**Assignment:** Starting at the line that contains "Rank the series" and ending at the last line of the records, express those lines as a Markdown table with a Row column numbering each line and a Line column holding its text, leaving out blank lines.

**Records for the exercise:**
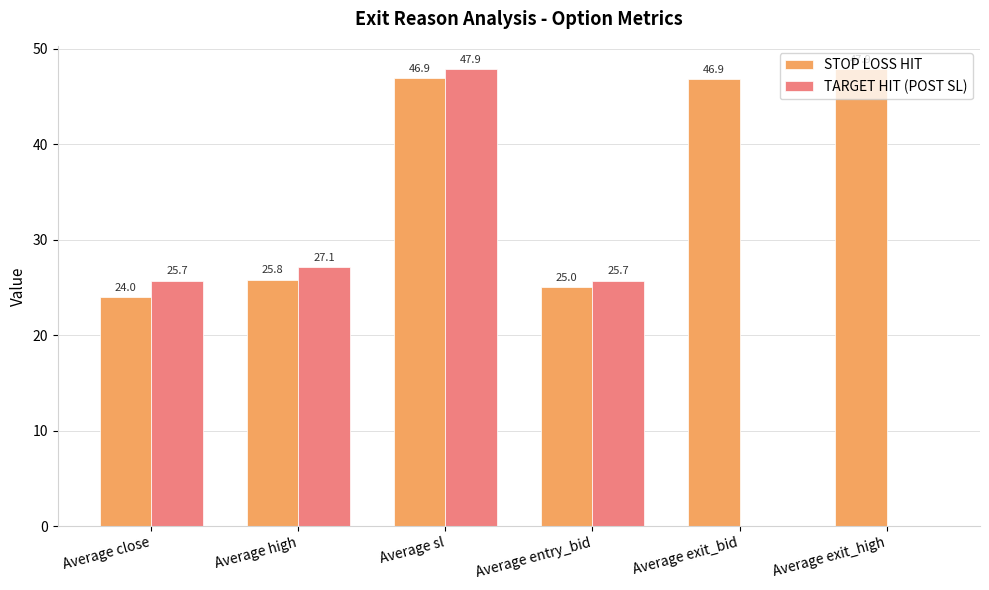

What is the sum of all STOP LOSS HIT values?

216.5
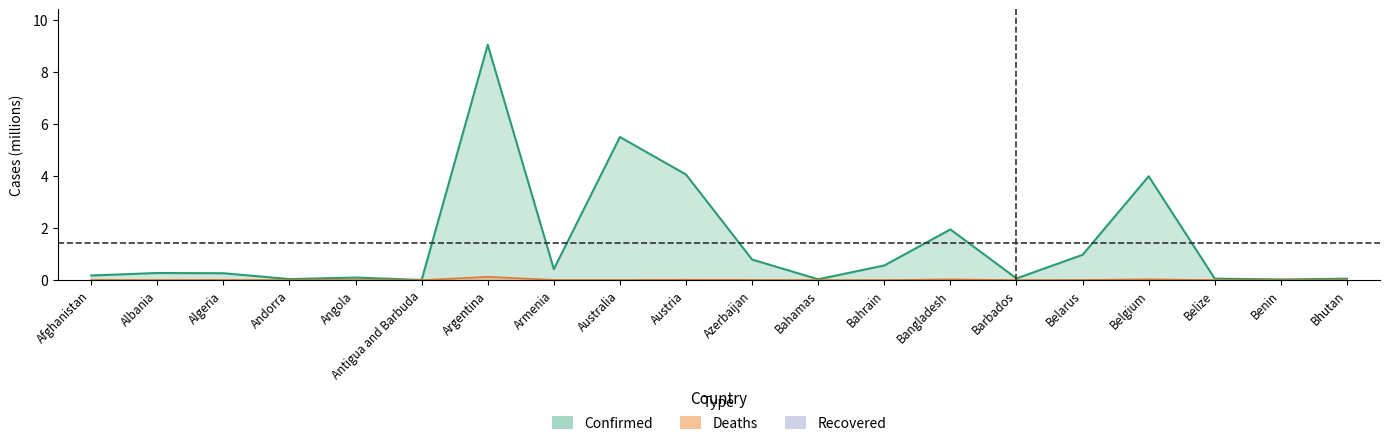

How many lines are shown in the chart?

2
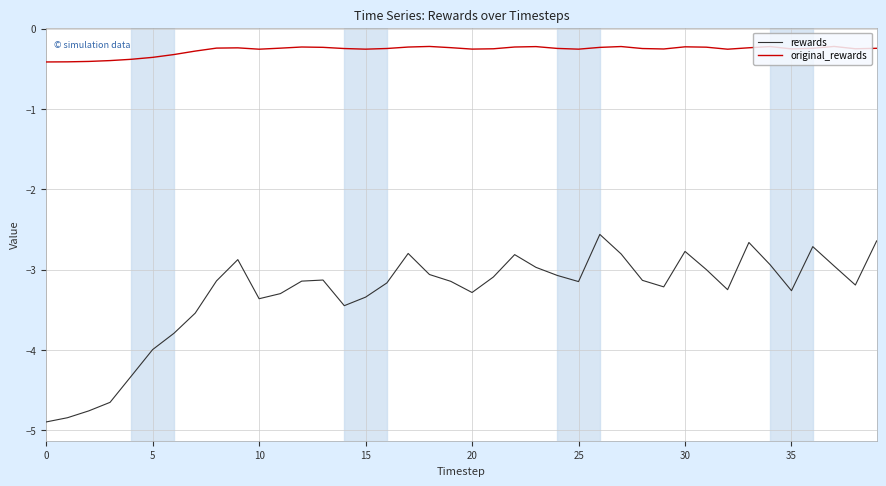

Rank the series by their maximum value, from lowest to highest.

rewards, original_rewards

**Written response:**
| Row | Line |
|---|---|
| 1 | Rank the series by their maximum value, from lowest to highest. |
| 2 | rewards, original_rewards |